Summary: Sociological look at why Evangelicals are still divided racially.
Divided by Faith is not a new book; it is nearly 20 years old at this point, and I have meant to read it for years. It is consistently the first book recommended to White Evangelicals seeking to explore racial issues, particularly within the Christian church. Having read it now, I can see why it is recommended and strongly commend it, but it is also dated and could be used with an updated version.
The preface and opening chapter lays out the problem of a racially divided church.
“We have taken it as our charge to tell as honest, accurate, rigorous, and enlightening a tale about our topic as possible. In so doing, we were led to move beyond the old idea that racial problems result from ignorant, prejudiced, mean people (and that evangelicals are such people). This is simply inaccurate, and does not get us far in trying to understand why racial division in the United States persists.” (page ix)

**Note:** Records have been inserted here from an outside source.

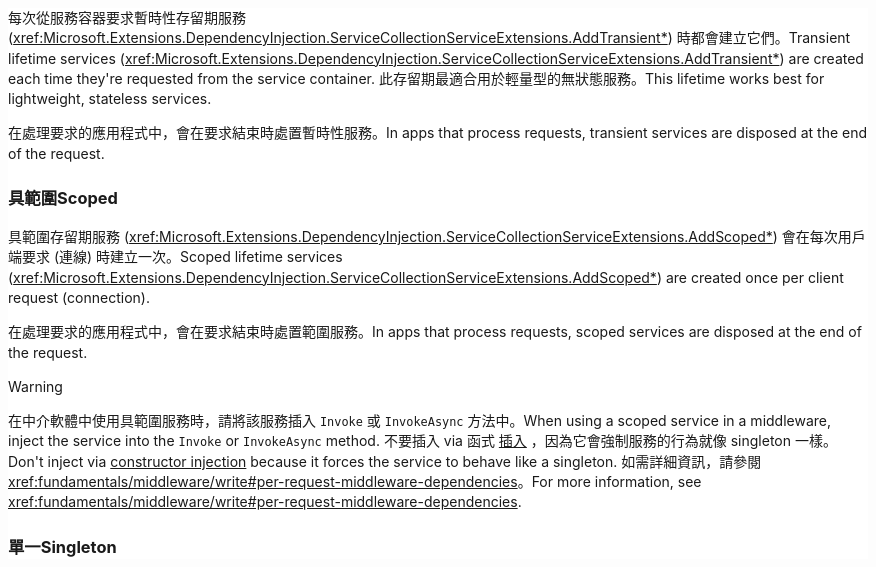 <span data-ttu-id="775db-390">每次從服務容器要求暫時性存留期服務 (<xref:Microsoft.Extensions.DependencyInjection.ServiceCollectionServiceExtensions.AddTransient*>) 時都會建立它們。</span><span class="sxs-lookup"><span data-stu-id="775db-390">Transient lifetime services (<xref:Microsoft.Extensions.DependencyInjection.ServiceCollectionServiceExtensions.AddTransient*>) are created each time they're requested from the service container.</span></span> <span data-ttu-id="775db-391">此存留期最適合用於輕量型的無狀態服務。</span><span class="sxs-lookup"><span data-stu-id="775db-391">This lifetime works best for lightweight, stateless services.</span></span>

<span data-ttu-id="775db-392">在處理要求的應用程式中，會在要求結束時處置暫時性服務。</span><span class="sxs-lookup"><span data-stu-id="775db-392">In apps that process requests, transient services are disposed at the end of the request.</span></span>

### <a name="scoped"></a><span data-ttu-id="775db-393">具範圍</span><span class="sxs-lookup"><span data-stu-id="775db-393">Scoped</span></span>

<span data-ttu-id="775db-394">具範圍存留期服務 (<xref:Microsoft.Extensions.DependencyInjection.ServiceCollectionServiceExtensions.AddScoped*>) 會在每次用戶端要求 (連線) 時建立一次。</span><span class="sxs-lookup"><span data-stu-id="775db-394">Scoped lifetime services (<xref:Microsoft.Extensions.DependencyInjection.ServiceCollectionServiceExtensions.AddScoped*>) are created once per client request (connection).</span></span>

<span data-ttu-id="775db-395">在處理要求的應用程式中，會在要求結束時處置範圍服務。</span><span class="sxs-lookup"><span data-stu-id="775db-395">In apps that process requests, scoped services are disposed at the end of the request.</span></span>

> [!WARNING]
> <span data-ttu-id="775db-396">在中介軟體中使用具範圍服務時，請將該服務插入 `Invoke` 或 `InvokeAsync` 方法中。</span><span class="sxs-lookup"><span data-stu-id="775db-396">When using a scoped service in a middleware, inject the service into the `Invoke` or `InvokeAsync` method.</span></span> <span data-ttu-id="775db-397">不要插入 via 函式 [插入](xref:mvc/controllers/dependency-injection#constructor-injection) ，因為它會強制服務的行為就像 singleton 一樣。</span><span class="sxs-lookup"><span data-stu-id="775db-397">Don't inject via [constructor injection](xref:mvc/controllers/dependency-injection#constructor-injection) because it forces the service to behave like a singleton.</span></span> <span data-ttu-id="775db-398">如需詳細資訊，請參閱<xref:fundamentals/middleware/write#per-request-middleware-dependencies>。</span><span class="sxs-lookup"><span data-stu-id="775db-398">For more information, see <xref:fundamentals/middleware/write#per-request-middleware-dependencies>.</span></span>

### <a name="singleton"></a><span data-ttu-id="775db-399">單一</span><span class="sxs-lookup"><span data-stu-id="775db-399">Singleton</span></span>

In Divided by Faith, Emerson and Smith tell the story of the United States as a “racialized society’. They use that term as a starting framework. Race is important, not only to discussions of slavery or Jim Crow or the Civil Rights era, but also today. Quoting another author, they note, “œwe are never unaware of the race of the person with whom we interact.” Categories of race may be socially constructed, as has become common to say, but socially constructed does not mean imaginary.
An important note in their presentation of a racialized society is that Smith and Emerson want to pay attention to the adaptation of racial practices. Racial practices are,
“(1) are increasingly covert, (2) are embedded in normal operations of institutions, (3) avoid direct racial terminology, and (4) are invisible to most Whites.” (p9)
Smith and Emerson want to neither suggest that racial practices are less important than at other points nor that there have not been significant improvements to the daily lives of minorities since earlier eras. Racial practices have changed, but the reality of racial practices has not diminished.